Lamanya penanganan kasus Novel membuat sejumlah kelompok masyarakat mendesak Presiden Jokowi membentuk TGPF. Namun, Jokowi menyatakan belum akan membentuk TGPF. "Saya masih menunggu semuanya dari Kapolri. Kalau Kapolri sudah begini (Jokowi mengangkat tangannya), baru (dibentuk)," ujar Jokowi di Pesanggarahan Tenjoresmi, Sukabumi, Jawa Barat, pada Ahad, 8 April 2018.
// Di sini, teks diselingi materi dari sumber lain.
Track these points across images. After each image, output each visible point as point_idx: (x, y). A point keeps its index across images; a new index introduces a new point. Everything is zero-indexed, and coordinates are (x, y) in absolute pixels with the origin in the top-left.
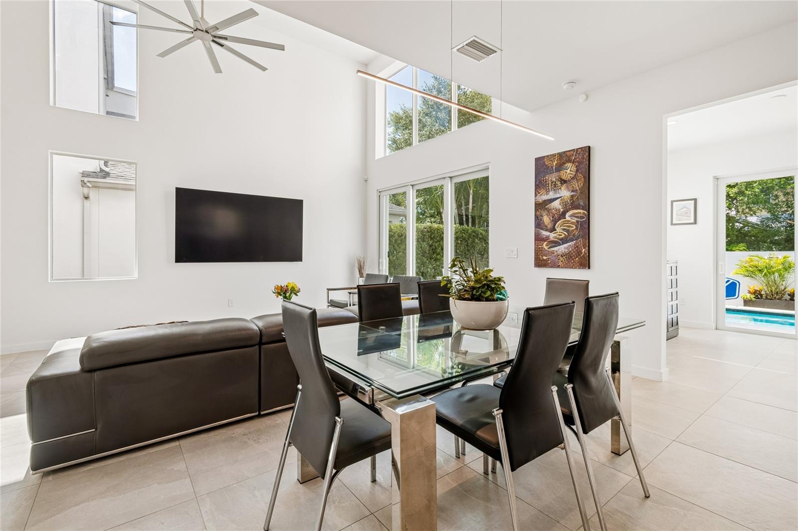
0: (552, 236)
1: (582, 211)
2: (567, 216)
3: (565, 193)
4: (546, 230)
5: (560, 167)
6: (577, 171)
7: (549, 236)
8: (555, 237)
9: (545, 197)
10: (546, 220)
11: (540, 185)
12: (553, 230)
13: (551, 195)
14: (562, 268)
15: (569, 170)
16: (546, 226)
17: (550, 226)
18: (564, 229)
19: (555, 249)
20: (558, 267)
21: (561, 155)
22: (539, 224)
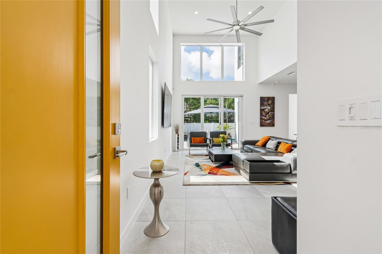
0: (265, 118)
1: (273, 112)
2: (269, 113)
3: (269, 108)
4: (264, 117)
5: (268, 101)
6: (272, 102)
7: (264, 118)
8: (266, 119)
9: (263, 108)
10: (264, 114)
11: (262, 104)
12: (266, 117)
13: (265, 108)
14: (268, 126)
15: (270, 102)
16: (264, 116)
17: (265, 116)
18: (269, 117)
19: (266, 122)
20: (267, 126)
21: (268, 98)
22: (261, 115)
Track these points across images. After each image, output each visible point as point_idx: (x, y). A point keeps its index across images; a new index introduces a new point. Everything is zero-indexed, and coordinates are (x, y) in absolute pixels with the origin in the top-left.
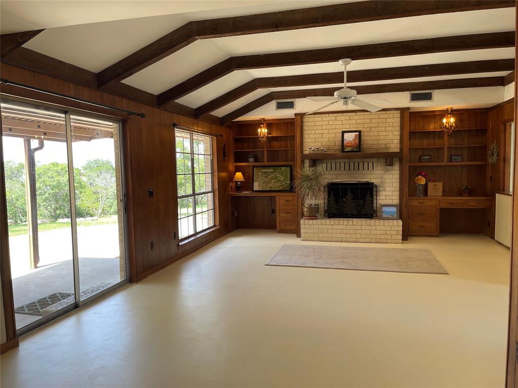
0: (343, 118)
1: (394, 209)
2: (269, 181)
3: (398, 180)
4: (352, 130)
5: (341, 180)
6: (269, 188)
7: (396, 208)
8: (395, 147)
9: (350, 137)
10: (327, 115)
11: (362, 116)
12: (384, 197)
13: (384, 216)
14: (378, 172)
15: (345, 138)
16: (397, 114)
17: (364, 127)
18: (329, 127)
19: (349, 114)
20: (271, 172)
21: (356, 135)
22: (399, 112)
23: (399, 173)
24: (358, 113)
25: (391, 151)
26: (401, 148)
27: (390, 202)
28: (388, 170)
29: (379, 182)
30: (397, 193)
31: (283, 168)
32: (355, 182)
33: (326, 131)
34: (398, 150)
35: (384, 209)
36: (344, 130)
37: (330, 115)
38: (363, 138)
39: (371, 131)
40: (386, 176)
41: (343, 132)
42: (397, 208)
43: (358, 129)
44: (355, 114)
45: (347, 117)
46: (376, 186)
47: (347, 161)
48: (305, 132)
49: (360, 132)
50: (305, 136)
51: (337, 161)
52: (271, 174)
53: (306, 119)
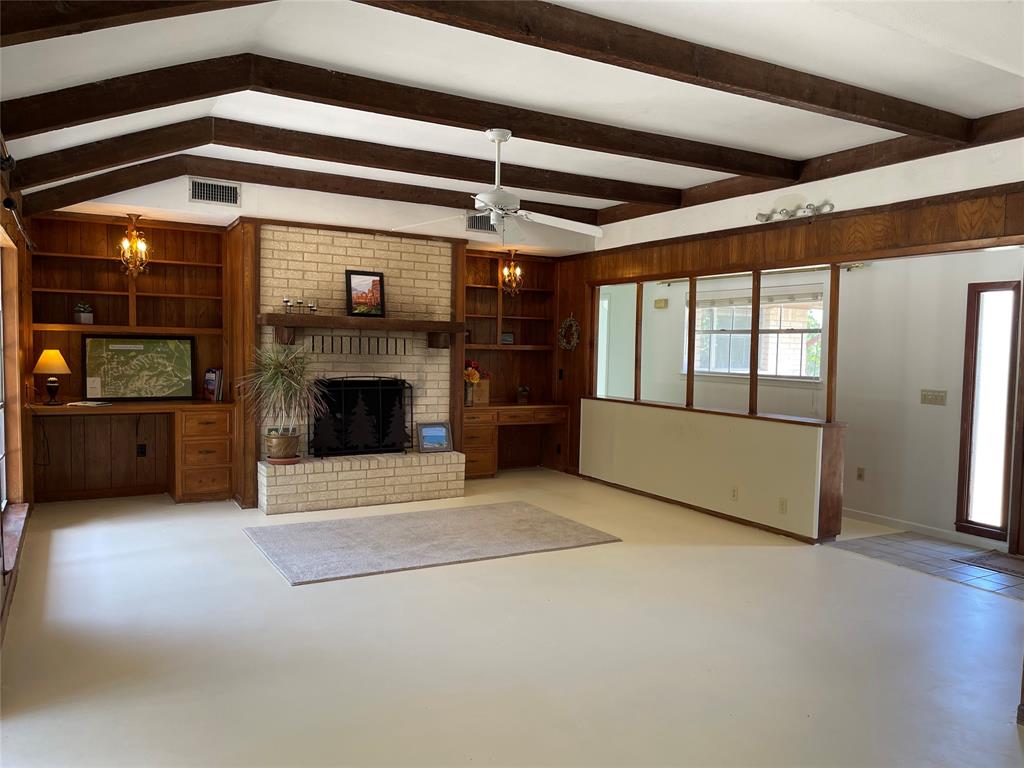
0: (347, 243)
1: (442, 432)
2: (133, 375)
3: (447, 376)
4: (365, 269)
5: (343, 375)
6: (134, 391)
7: (444, 429)
8: (442, 312)
9: (362, 285)
10: (314, 231)
11: (385, 244)
12: (423, 409)
13: (427, 445)
14: (416, 359)
15: (353, 285)
16: (447, 249)
17: (388, 268)
18: (317, 258)
19: (359, 236)
20: (139, 352)
21: (374, 281)
22: (449, 245)
23: (448, 362)
24: (378, 238)
25: (436, 319)
26: (453, 316)
27: (434, 418)
28: (431, 356)
29: (416, 378)
30: (446, 401)
31: (172, 344)
32: (372, 379)
33: (313, 267)
34: (447, 319)
35: (426, 432)
36: (349, 268)
37: (321, 232)
38: (387, 289)
39: (401, 277)
40: (428, 368)
41: (349, 274)
42: (447, 429)
43: (376, 270)
44: (371, 237)
45: (356, 243)
46: (411, 387)
47: (357, 333)
48: (264, 263)
49: (381, 275)
50: (265, 272)
51: (336, 333)
52: (140, 357)
53: (268, 233)
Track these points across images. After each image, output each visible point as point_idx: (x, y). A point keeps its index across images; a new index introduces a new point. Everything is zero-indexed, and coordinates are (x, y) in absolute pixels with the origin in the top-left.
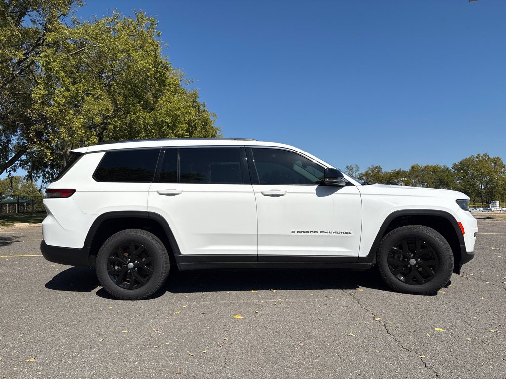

Puluhan Aktivis HAM menggelar aksi damai setahun penyerangan terhadap Novel Baswedan di depan Istana Merdeka, Jakarta, 11 April 2018. Aktivis meminta komitmen Presiden Jokowi untuk menuntaskan kasus penyerangan terhadap Novel Baswedan. TEMPO/Subekti.
Komisioner Komisi Nasional Hak Asasi Manusia (Komnas HAM), Sandrayati Moniaga, menilai perlu tidaknya TGPF tergantung pada hasil penyelidikan kepolisian. Sebab, menurut dia, jika kepolisian memiliki perkembangan penanganan kasus, TGPF menjadi tidak relevan. "Kami tidak fokus pada TGPF atau bukan TGPF, bagi kami apapun bentuknya, masalah ini bisa ditangani kalau bukti cukup memadai," kata Sandra.
Sementara itu, Koordinator Komisi untuk Orang Hilang dan Korban Tindak Kekerasan (KontraS) Yati Andriyani menuturkan pembentukan TGPF menjadi dukungan konkret Jokowi untuk pengusutan kasus Novel. Menurut dia, Jokowi harus mempertimbangkan bahwa satu tahun adalah waktu yang cukup lama untuk sebuah kasus yang menjadi perhatian publik. "TGPF mendesak karena satu tahun tidak ada kemajuan dalam kasus ini, jangankan menemukan pelaku intelektual, memenukan pelaku lapangan saja belum berhasil," ujar Yati.
Juru bicara Kepolisian Daerah Polda Metro Jaya, Komisaris Besar Raden Prabowo Argo Yuwono menegaskan kepolisian masih bekerja serius untuk mengusut penyerangan terhadap Novel. "Setiap perkembangan sudah kami laporkan dan komunikasikan. Saya rasa belum perlu dilakukan," kata Argo merespons wacana pembentukan TGPF untuk kasus Novel.
Novel Baswedan memastikan jika TGPF terbentuk, perannya tak akan tumpang tindih dengan kepolisian yang melakukan penyelidikan. Setahun berlalu, ia pun mengungkapkan keinginannya bertemu dengan Presiden Jokowi untuk membahas kasus penyerangannya. "Saya pikir seumpama presiden punya rencana yang sungguh-sungguh, saya mau bertemu. Kalau presiden tidak sungguh-sungguh, nanti malah jadi tidak baik," kata dia.